**Action item**
Read the data below. Every line holding the string "insurance" must be copied.

Saved data entries

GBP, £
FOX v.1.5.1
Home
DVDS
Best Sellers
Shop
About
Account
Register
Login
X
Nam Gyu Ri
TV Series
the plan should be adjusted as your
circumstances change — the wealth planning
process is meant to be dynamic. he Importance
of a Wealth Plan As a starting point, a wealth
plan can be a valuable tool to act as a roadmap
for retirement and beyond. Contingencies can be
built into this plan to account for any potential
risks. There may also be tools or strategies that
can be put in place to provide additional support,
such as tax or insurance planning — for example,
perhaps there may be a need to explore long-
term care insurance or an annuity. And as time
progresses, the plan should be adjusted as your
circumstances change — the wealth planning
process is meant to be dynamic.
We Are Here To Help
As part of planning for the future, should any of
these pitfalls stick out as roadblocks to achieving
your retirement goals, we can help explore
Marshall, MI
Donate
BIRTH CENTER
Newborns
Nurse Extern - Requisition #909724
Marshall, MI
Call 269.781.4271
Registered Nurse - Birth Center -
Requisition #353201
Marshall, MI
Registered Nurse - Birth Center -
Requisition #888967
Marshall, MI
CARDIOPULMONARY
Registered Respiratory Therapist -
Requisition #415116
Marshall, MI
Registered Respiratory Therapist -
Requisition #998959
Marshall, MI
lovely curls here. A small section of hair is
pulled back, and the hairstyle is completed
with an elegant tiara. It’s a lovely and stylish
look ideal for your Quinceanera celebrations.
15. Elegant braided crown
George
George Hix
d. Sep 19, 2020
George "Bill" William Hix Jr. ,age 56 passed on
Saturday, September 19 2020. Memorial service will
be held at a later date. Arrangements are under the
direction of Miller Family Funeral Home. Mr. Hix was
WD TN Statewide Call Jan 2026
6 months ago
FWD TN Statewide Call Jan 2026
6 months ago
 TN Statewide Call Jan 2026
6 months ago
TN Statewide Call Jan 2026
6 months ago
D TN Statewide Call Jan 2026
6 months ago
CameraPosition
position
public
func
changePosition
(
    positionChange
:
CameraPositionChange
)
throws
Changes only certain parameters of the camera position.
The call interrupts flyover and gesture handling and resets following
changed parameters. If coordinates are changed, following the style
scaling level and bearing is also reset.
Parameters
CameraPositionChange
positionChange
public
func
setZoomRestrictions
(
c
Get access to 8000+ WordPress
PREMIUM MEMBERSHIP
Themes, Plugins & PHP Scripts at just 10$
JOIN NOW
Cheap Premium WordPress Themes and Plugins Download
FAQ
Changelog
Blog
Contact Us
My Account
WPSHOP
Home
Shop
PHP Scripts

**Exercise response**
such as tax or insurance planning — for example,
term care insurance or an annuity. And as time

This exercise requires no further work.